It was reported [1],[2] that the fusermount tool was vulnerable to a race condition between mounting a user filesystem and updating mtab using the standard mount command. If a user were able to win the race, the real mount entry and the mtab entry would differ, making the fuse-mounted filesystem not unmountable by an unprivileged user. Crafted mtab entries can then be used to trick fusermount into believing that a certain part of the filesystem is a user-space filesystem, and will unmount what should be a privileged filesystem (as demonstrated by unmounting /proc).
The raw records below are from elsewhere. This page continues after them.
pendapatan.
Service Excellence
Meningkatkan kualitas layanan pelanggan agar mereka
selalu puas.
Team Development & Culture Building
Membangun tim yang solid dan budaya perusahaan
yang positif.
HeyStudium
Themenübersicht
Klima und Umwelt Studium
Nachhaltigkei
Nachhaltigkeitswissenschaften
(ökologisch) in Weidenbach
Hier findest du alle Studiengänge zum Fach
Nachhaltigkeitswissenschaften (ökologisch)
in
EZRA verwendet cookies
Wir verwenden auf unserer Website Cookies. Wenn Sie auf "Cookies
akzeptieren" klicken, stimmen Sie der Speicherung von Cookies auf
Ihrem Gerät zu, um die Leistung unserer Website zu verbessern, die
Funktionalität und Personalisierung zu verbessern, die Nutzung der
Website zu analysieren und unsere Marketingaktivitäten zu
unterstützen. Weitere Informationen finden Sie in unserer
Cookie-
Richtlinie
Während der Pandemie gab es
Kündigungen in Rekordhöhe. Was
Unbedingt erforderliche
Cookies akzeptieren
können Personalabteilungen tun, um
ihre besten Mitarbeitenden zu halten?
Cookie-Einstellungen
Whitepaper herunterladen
According to the SUSE bug report [3], this would affect fuse versions before 2.8.2 or util-linux before 2.17, and notes the following commits that correct the problem: Relevant fuse commits: 4c3d9b1957 "Use '--no-canonicalize' option of mount(8)..." 0197ce4041 "Using --no-canonicalize with umount(8) conflicts with..." and util-linux commits: 45fc569a75 "mount: add --no-canonicalize option" be9adec40f "mount: disable --no-canonicalize for non-root users" [1] http://www.halfdog.net/Security/FuseTimerace/ [2] http://seclists.org/fulldisclosure/2010/Nov/15 [3] https://bugzilla.novell.com/show_bug.cgi?id=651598
It seems we have patched ebuilds in the tree, but if this is indeed an A3-rated vulnerability, we should issue a GLSA.
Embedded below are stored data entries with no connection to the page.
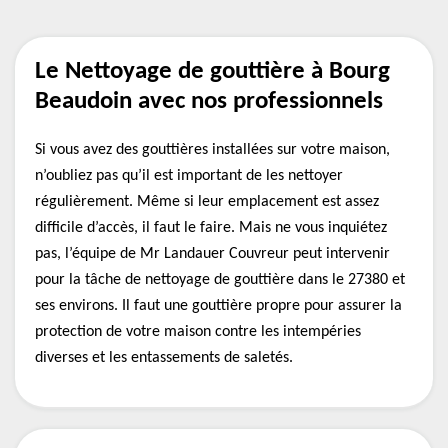
Le Nettoyage de gouttière à Bourg
Beaudoin avec nos professionnels
Si vous avez des gouttières installées sur votre maison,
n’oubliez pas qu’il est important de les nettoyer
régulièrement. Même si leur emplacement est assez
difficile d’accès, il faut le faire. Mais ne vous inquiétez
pas, l’équipe de Mr Landauer Couvreur peut intervenir
pour la tâche de nettoyage de gouttière dans le 27380 et
ses environs. Il faut une gouttière propre pour assurer la
protection de votre maison contre les intempéries
diverses et les entassements de saletés.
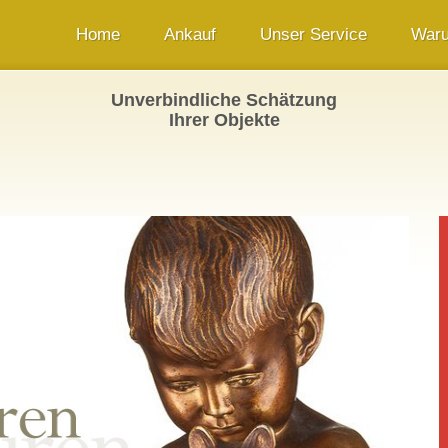
Home
Ankauf
Unser Service
Waru
Unverbindliche Schätzung
Bilder Upload
Ihrer Objekte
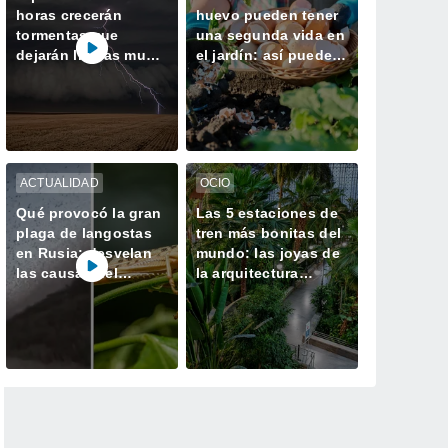
horas crecerán
huevo pueden tener
tormentas que
una segunda vida en
dejarán lluvias muy
el jardín: así puedes
fuertes, granizo y
utilizarlas
reventones en el
correctamente con
este peninsular
tus plantas
ACTUALIDAD
OCIO
Qué provocó la gran
Las 5 estaciones de
plaga de langostas
tren más bonitas del
en Rusia: desvelan
mundo: las joyas de
las causas del
la arquitectura
gigantesco enjambre
donde da gusto
que invadió
perder el viaje
Daguestán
(In reply to comment #1) > It seems we have patched ebuilds in the tree, but if this is indeed an A3-rated > vulnerability, we should issue a GLSA. > It looks like we have rated sys-fs/fuse as "marginal software" previously, so I am rerating B3, which requires a GLSA Vote. GLSA Vote: no.
stable util-linux is 2.17.2, I think this might not relevant for us anyways. Vote: no, closing noglsa.